#### Task:
Copy out word for word the lines in the entries below, starting with the line that contains "contestuale, wearable AI" and ending with the line that contains "significa che il", both included.

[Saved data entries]
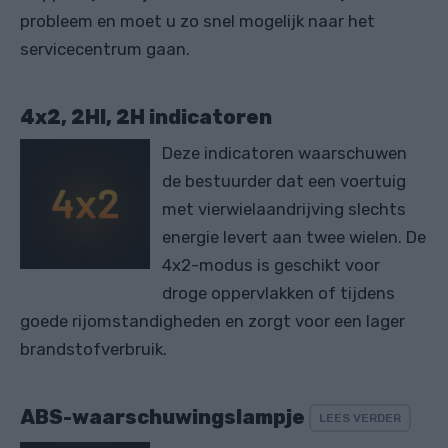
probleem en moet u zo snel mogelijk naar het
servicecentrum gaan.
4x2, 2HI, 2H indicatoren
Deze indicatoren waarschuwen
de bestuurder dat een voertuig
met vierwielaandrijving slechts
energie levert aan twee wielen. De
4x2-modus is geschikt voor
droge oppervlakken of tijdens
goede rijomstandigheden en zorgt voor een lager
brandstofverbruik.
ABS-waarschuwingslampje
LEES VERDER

...

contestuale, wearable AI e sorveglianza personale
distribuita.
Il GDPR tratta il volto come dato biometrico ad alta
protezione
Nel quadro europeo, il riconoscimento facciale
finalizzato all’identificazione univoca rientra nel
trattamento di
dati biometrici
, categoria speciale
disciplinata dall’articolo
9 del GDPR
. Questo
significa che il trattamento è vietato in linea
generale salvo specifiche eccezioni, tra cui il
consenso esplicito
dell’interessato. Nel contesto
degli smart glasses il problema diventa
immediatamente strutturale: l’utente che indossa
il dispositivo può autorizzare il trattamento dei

---

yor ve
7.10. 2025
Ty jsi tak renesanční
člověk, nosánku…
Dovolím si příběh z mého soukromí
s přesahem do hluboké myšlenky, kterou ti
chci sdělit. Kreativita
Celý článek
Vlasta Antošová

#### Finished exercise:
contestuale, wearable AI e sorveglianza personale
distribuita.
Il GDPR tratta il volto come dato biometrico ad alta
protezione
Nel quadro europeo, il riconoscimento facciale
finalizzato all’identificazione univoca rientra nel
trattamento di
dati biometrici
, categoria speciale
disciplinata dall’articolo
9 del GDPR
. Questo
significa che il trattamento è vietato in linea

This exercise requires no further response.